BIMATA.ID, Makassar – Inflasi Sulsel pada Maret 2022 tercatat mencapai 2,49 persen (yoy). Secara bulanan, inflasi sebesar 0,54 persen (mtm) lebih tinggi dari bulan sebelumnya yang deflasi -0,04 persen.
Deputi Bank Indonesia (BI) Sulsel, Fadjar Majardi mengatakan, secara tahun kalender, inflasi Sulsel tercatat sebesar 1,07 persen. Sementara itu, dari 5 kota IHK (Bulukumba, Makassar, Palopo, Pare-pare, dan Watampone) semuanya inflasi.
“Inflasi bulanan tertinggi dialami oleh Kabupaten Watampone sebesar 1,11 persen (mtm), sedangkan inflasi bulanan terendah dialami oleh Kota Palopo yaitu sebesar 0,45 persen,” kata Fadjar dalam keterangan resmi, Minggu (3/4/2022).
Fadjar mengatakan, inflasi bulanan di Sulsel utamanya disumbang oleh kelompok makanan, minuman, dan tembakau, perawatan pribadi dan jasa lainnya, dan perlengkapan, peralatan, dan pemeliharaan rutin rumah tangga dengan inflasi masing-masing sebesar 1,10 persen, 0,86 persen, dan 0,77 persen (mtm).
Inflasi kelompok makanan, minuman, dan tembakau memiliki andil sebesar 0,33 persen yang utamanya dipengaruhi oleh naiknya harga cabai rawit, bawang merah, dan cabai merah.
“Hal ini dipengaruhi pula oleh berkurangnya pasokan cabai rawit dan cabai merah. Di sisi lain, inflasi kelompok makanan yang lebih tinggi tertahan oleh turunnya harga ikan kembung, ikan teri, ikan cakalang, ikan merah, dan kol putih,” katanya.

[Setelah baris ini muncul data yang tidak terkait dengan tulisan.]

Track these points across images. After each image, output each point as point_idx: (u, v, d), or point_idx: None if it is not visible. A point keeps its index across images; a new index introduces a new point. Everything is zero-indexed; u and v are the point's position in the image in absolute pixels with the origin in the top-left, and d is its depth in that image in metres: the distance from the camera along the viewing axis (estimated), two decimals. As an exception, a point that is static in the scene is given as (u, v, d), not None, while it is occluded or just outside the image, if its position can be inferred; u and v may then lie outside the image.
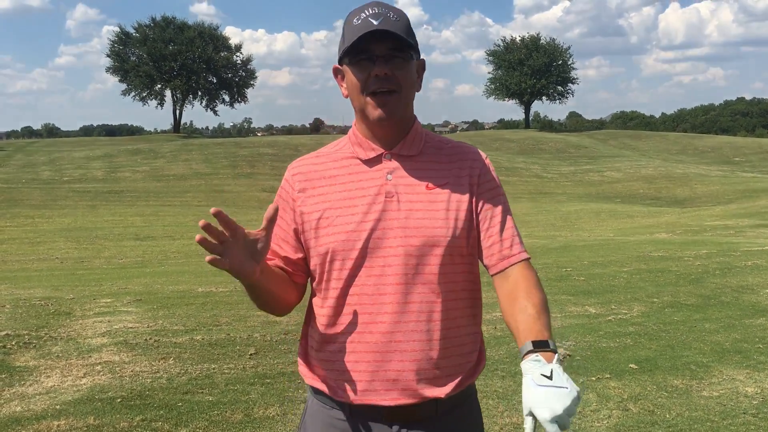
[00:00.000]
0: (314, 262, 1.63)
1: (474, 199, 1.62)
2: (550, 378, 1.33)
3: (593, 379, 4.42)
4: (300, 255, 1.66)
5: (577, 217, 22.42)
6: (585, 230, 17.84)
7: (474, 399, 1.70)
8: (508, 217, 1.66)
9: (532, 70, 67.81)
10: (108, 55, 60.74)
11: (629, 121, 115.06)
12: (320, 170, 1.66)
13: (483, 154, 1.70)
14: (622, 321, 5.91)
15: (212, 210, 1.40)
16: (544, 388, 1.31)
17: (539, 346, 1.42)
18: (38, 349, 5.12)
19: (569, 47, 70.79)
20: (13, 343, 5.21)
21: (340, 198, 1.60)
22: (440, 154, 1.65)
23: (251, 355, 5.04)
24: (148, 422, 3.78)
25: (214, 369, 4.69)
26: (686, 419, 3.80)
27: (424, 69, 1.67)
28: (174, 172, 32.88)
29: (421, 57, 1.64)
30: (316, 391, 1.66)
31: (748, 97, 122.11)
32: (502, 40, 73.23)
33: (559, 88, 70.24)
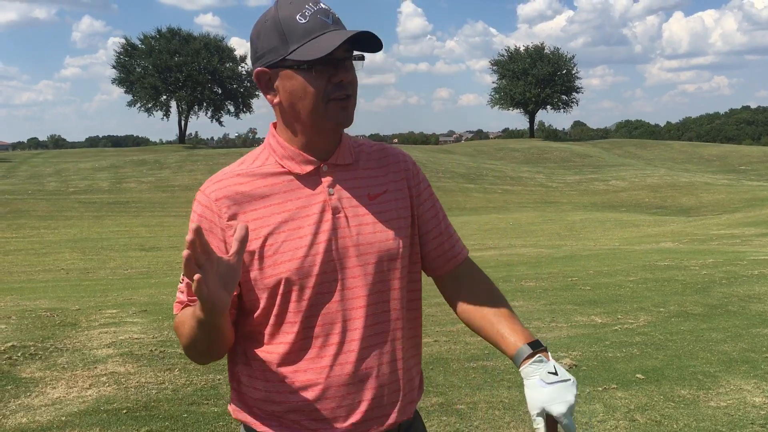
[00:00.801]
0: (256, 296, 1.43)
1: (414, 204, 1.55)
2: (556, 374, 1.39)
3: (600, 389, 4.39)
4: (235, 292, 1.42)
5: (582, 227, 22.38)
6: (590, 239, 17.79)
7: (418, 413, 1.64)
8: (446, 216, 1.63)
9: (536, 79, 67.96)
10: (114, 67, 61.20)
11: (634, 130, 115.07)
12: (247, 191, 1.43)
13: (408, 154, 1.61)
14: (628, 331, 5.88)
15: (192, 225, 1.24)
16: (554, 385, 1.37)
17: (534, 346, 1.44)
18: (44, 360, 5.12)
19: (573, 56, 70.91)
20: (19, 354, 5.22)
21: (282, 220, 1.41)
22: (371, 160, 1.54)
23: (256, 365, 5.02)
24: (153, 433, 3.77)
25: (219, 380, 4.68)
26: (694, 430, 3.77)
27: None
28: (179, 182, 32.99)
29: None
30: None
31: (753, 106, 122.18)
32: (506, 49, 73.59)
33: (564, 97, 70.38)
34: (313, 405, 1.43)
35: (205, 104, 63.64)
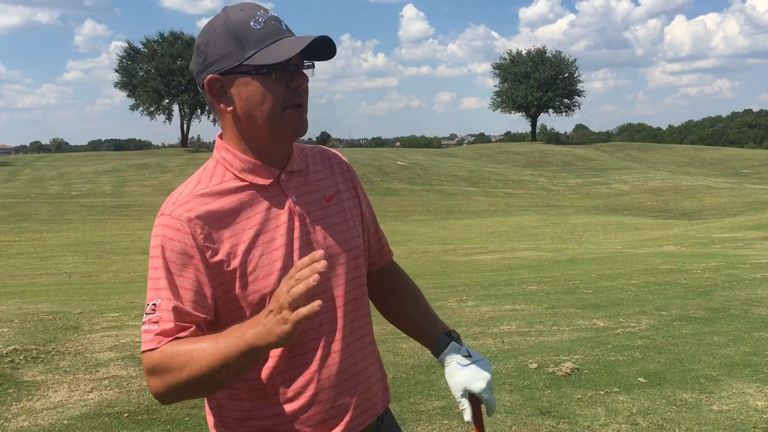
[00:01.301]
0: (239, 315, 1.38)
1: (359, 203, 1.60)
2: (470, 356, 1.58)
3: (602, 393, 4.39)
4: (211, 316, 1.39)
5: (584, 230, 22.38)
6: (592, 243, 17.78)
7: None
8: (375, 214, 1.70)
9: (538, 82, 68.04)
10: (116, 70, 61.41)
11: (636, 134, 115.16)
12: (216, 209, 1.39)
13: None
14: (630, 334, 5.87)
15: (320, 252, 1.21)
16: (470, 366, 1.56)
17: (450, 336, 1.63)
18: (46, 363, 5.12)
19: (575, 60, 71.12)
20: (21, 357, 5.23)
21: (254, 234, 1.39)
22: (316, 163, 1.56)
23: (258, 369, 5.03)
24: (155, 437, 3.77)
25: (221, 383, 4.69)
26: (696, 434, 3.76)
27: None
28: (181, 186, 33.01)
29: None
30: None
31: (755, 109, 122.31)
32: (508, 53, 73.70)
33: (566, 100, 70.52)
34: (306, 412, 1.44)
35: (207, 108, 63.70)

Sementara, menjelang periode Ramadan dan Idul Fitri, Tim Pengendali Inflasi Daerah (TPID) Sulsel menjaga kestabilan harga-harga komoditas, utamanya bahan pangan strategis. TPID bersinergi menjalankan strategi 4K (Ketersediaan Pasokan, Kelancaran Distribusi, Keterjangkauan Harga, dan Komunikasi Efektif).
Sinergi yang dimaksud termasuk melalui penguatan kerja sama perdagangan antar daerah wilayah Sulampua, pelaksanaan operasi pasar untuk komoditas pangan strategis, pemantauan harga dan stok pasokan bekerjasama dengan Satgas Pangan, dan penyampaian himbauan kepada masyarakat untuk bijak berbelanja khususnya selama periode puasa dan jelang Lebaran.
“Proses pemulihan ekonomi yang terus berlangsung di Sulsel, diprakirakan akan turut memberikan tekanan inflasi. Selain itu, faktor lain yang juga perlu diwaspadai adalah risiko tekanan harga yang berasal dari imported inflation sebagai dampak terganggunya supply chain global akibat kondisi geopolitik di wilayah Eropa. Namun demikian, di tengah situasi konflik Rusia dan Ukraina, harga bahan pangan di Sulsel diprakirakan tetap terkendali seiring upaya pengendalian inflasi oleh TPID Sulsel,” pungkasnya.